TO-DO ITEM
Output the stretch of the items from the line containing "### Return type" through the end of the items as a Markdown table with the columns Row and Line, leaving out blank lines.

EXERCISE MATERIALS
▼

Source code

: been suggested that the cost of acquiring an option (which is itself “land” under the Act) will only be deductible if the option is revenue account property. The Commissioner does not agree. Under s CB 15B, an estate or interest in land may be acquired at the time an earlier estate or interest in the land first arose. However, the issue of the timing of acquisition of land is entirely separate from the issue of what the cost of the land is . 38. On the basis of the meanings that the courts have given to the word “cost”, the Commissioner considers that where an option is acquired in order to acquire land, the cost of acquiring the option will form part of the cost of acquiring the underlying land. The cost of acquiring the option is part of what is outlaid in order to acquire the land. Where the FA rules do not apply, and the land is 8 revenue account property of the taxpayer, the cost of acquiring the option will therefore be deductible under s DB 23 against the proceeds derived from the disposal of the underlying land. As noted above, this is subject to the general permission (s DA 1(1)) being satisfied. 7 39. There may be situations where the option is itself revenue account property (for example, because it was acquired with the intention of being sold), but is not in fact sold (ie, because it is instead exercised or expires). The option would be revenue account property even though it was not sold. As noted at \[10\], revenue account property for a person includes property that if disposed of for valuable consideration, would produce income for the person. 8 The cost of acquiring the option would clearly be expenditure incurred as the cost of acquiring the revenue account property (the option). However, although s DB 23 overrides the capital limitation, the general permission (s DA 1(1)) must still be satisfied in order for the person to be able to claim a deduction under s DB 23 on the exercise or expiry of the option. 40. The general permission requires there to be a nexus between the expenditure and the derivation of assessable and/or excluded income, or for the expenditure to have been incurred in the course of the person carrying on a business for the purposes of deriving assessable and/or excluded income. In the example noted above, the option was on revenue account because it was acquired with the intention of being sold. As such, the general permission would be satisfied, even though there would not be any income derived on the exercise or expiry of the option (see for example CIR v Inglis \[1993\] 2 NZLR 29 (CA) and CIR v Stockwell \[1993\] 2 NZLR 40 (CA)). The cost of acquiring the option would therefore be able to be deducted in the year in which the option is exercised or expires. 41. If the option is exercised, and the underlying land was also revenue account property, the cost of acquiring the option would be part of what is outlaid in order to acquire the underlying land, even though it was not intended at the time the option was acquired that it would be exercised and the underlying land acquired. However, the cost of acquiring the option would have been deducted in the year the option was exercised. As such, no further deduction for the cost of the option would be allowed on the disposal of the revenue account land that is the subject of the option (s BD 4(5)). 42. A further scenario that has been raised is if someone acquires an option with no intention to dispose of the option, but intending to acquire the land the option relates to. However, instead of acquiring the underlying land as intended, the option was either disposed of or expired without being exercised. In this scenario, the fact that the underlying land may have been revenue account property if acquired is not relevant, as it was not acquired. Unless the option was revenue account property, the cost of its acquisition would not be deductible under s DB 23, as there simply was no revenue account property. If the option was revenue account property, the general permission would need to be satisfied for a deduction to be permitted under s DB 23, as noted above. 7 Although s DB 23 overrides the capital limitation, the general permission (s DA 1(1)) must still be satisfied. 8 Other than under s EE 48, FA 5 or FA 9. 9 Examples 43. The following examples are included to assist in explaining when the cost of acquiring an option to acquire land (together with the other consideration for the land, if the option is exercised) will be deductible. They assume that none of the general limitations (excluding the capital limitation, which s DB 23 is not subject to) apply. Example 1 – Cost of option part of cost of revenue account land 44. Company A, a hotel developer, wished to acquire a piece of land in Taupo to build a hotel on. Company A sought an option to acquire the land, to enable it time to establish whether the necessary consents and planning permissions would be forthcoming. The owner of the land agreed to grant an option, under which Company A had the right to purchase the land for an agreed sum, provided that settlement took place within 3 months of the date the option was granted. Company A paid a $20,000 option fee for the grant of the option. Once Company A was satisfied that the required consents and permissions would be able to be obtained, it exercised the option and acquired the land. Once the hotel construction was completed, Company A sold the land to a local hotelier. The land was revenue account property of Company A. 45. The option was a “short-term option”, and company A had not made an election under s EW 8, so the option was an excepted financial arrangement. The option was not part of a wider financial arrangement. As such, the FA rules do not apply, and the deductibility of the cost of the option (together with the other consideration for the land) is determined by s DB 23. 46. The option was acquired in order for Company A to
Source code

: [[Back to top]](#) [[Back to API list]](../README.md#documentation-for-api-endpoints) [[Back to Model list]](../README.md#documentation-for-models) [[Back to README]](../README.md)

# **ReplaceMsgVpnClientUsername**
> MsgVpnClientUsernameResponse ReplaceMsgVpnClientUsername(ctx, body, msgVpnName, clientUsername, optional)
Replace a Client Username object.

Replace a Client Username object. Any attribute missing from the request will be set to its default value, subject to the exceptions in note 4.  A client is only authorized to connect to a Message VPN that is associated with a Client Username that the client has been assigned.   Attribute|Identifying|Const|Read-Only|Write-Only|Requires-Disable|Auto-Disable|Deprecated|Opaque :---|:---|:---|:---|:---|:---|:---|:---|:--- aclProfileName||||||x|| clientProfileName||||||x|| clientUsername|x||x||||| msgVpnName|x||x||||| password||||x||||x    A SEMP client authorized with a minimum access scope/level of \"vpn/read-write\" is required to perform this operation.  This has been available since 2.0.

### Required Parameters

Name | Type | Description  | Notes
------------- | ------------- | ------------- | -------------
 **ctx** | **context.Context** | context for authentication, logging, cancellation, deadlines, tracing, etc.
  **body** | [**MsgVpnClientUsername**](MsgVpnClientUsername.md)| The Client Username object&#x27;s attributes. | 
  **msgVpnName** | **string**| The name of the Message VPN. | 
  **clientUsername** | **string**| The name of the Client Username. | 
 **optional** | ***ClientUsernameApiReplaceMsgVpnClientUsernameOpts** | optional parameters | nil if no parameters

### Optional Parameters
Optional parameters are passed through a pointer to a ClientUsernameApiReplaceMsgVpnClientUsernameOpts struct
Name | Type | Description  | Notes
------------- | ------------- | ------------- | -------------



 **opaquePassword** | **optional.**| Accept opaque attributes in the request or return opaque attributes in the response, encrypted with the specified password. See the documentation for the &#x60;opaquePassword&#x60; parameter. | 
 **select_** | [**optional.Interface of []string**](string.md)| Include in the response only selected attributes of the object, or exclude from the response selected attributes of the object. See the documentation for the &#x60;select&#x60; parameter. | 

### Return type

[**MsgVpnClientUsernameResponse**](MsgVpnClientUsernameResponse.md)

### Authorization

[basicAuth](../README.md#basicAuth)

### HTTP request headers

▲

TASK SOLUTION
| Row | Line |
|---|---|
| 1 | ### Return type |
| 2 | [**MsgVpnClientUsernameResponse**](MsgVpnClientUsernameResponse.md) |
| 3 | ### Authorization |
| 4 | [basicAuth](../README.md#basicAuth) |
| 5 | ### HTTP request headers |